EXERCISE DIRECTIONS
Could you give the whole listing again, exactly as it reads?
::::
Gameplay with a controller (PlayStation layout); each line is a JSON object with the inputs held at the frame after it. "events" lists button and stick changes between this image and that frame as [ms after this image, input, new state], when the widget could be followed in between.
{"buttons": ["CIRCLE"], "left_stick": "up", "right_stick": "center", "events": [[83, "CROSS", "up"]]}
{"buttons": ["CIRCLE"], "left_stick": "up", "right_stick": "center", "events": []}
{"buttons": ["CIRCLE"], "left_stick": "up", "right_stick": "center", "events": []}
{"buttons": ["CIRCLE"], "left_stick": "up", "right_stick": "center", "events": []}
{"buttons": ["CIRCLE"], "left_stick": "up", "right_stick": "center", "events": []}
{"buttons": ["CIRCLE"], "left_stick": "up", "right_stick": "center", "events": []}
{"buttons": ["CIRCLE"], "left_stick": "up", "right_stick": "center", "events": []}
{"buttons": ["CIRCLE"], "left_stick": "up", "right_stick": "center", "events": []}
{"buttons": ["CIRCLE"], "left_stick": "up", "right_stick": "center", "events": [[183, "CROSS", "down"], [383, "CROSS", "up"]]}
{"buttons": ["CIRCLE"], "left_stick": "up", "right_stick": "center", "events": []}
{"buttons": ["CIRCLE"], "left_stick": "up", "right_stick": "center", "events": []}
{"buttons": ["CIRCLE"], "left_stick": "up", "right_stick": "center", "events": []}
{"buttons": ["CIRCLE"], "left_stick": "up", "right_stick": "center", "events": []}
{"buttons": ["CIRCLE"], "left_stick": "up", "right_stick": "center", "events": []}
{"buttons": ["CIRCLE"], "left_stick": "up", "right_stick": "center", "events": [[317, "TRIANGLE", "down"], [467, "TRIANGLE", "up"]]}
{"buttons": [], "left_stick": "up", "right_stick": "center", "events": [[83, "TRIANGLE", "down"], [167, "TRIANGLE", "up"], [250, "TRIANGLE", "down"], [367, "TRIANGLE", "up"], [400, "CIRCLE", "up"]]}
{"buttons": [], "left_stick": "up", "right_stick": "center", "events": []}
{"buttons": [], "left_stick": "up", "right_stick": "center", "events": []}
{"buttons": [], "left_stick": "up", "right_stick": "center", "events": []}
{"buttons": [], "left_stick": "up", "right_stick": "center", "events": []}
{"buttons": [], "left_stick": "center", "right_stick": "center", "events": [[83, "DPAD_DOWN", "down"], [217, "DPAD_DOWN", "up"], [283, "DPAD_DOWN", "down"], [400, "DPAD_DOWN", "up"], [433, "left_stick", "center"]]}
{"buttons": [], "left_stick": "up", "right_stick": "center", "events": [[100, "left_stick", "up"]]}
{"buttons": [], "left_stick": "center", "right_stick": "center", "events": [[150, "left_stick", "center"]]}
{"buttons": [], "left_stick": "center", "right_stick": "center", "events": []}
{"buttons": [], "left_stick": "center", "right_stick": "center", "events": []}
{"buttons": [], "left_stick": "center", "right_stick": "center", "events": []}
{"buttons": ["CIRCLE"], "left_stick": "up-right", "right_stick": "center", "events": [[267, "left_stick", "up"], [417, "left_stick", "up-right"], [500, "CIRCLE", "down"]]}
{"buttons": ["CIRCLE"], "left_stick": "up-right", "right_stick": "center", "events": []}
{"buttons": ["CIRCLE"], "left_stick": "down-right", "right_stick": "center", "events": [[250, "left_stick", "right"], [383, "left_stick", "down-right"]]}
::::
SOLVED PROBLEM
Gameplay with a controller (PlayStation layout); each line is a JSON object with the inputs held at the frame after it. "events" lists button and stick changes between this image and that frame as [ms after this image, input, new state], when the widget could be followed in between.
{"buttons": ["CIRCLE"], "left_stick": "up", "right_stick": "center", "events": [[83, "CROSS", "up"]]}
{"buttons": ["CIRCLE"], "left_stick": "up", "right_stick": "center", "events": []}
{"buttons": ["CIRCLE"], "left_stick": "up", "right_stick": "center", "events": []}
{"buttons": ["CIRCLE"], "left_stick": "up", "right_stick": "center", "events": []}
{"buttons": ["CIRCLE"], "left_stick": "up", "right_stick": "center", "events": []}
{"buttons": ["CIRCLE"], "left_stick": "up", "right_stick": "center", "events": []}
{"buttons": ["CIRCLE"], "left_stick": "up", "right_stick": "center", "events": []}
{"buttons": ["CIRCLE"], "left_stick": "up", "right_stick": "center", "events": []}
{"buttons": ["CIRCLE"], "left_stick": "up", "right_stick": "center", "events": [[183, "CROSS", "down"], [383, "CROSS", "up"]]}
{"buttons": ["CIRCLE"], "left_stick": "up", "right_stick": "center", "events": []}
{"buttons": ["CIRCLE"], "left_stick": "up", "right_stick": "center", "events": []}
{"buttons": ["CIRCLE"], "left_stick": "up", "right_stick": "center", "events": []}
{"buttons": ["CIRCLE"], "left_stick": "up", "right_stick": "center", "events": []}
{"buttons": ["CIRCLE"], "left_stick": "up", "right_stick": "center", "events": []}
{"buttons": ["CIRCLE"], "left_stick": "up", "right_stick": "center", "events": [[317, "TRIANGLE", "down"], [467, "TRIANGLE", "up"]]}
{"buttons": [], "left_stick": "up", "right_stick": "center", "events": [[83, "TRIANGLE", "down"], [167, "TRIANGLE", "up"], [250, "TRIANGLE", "down"], [367, "TRIANGLE", "up"], [400, "CIRCLE", "up"]]}
{"buttons": [], "left_stick": "up", "right_stick": "center", "events": []}
{"buttons": [], "left_stick": "up", "right_stick": "center", "events": []}
{"buttons": [], "left_stick": "up", "right_stick": "center", "events": []}
{"buttons": [], "left_stick": "up", "right_stick": "center", "events": []}
{"buttons": [], "left_stick": "center", "right_stick": "center", "events": [[83, "DPAD_DOWN", "down"], [217, "DPAD_DOWN", "up"], [283, "DPAD_DOWN", "down"], [400, "DPAD_DOWN", "up"], [433, "left_stick", "center"]]}
{"buttons": [], "left_stick": "up", "right_stick": "center", "events": [[100, "left_stick", "up"]]}
{"buttons": [], "left_stick": "center", "right_stick": "center", "events": [[150, "left_stick", "center"]]}
{"buttons": [], "left_stick": "center", "right_stick": "center", "events": []}
{"buttons": [], "left_stick": "center", "right_stick": "center", "events": []}
{"buttons": [], "left_stick": "center", "right_stick": "center", "events": []}
{"buttons": ["CIRCLE"], "left_stick": "up-right", "right_stick": "center", "events": [[267, "left_stick", "up"], [417, "left_stick", "up-right"], [500, "CIRCLE", "down"]]}
{"buttons": ["CIRCLE"], "left_stick": "up-right", "right_stick": "center", "events": []}
{"buttons": ["CIRCLE"], "left_stick": "down-right", "right_stick": "center", "events": [[250, "left_stick", "right"], [383, "left_stick", "down-right"]]}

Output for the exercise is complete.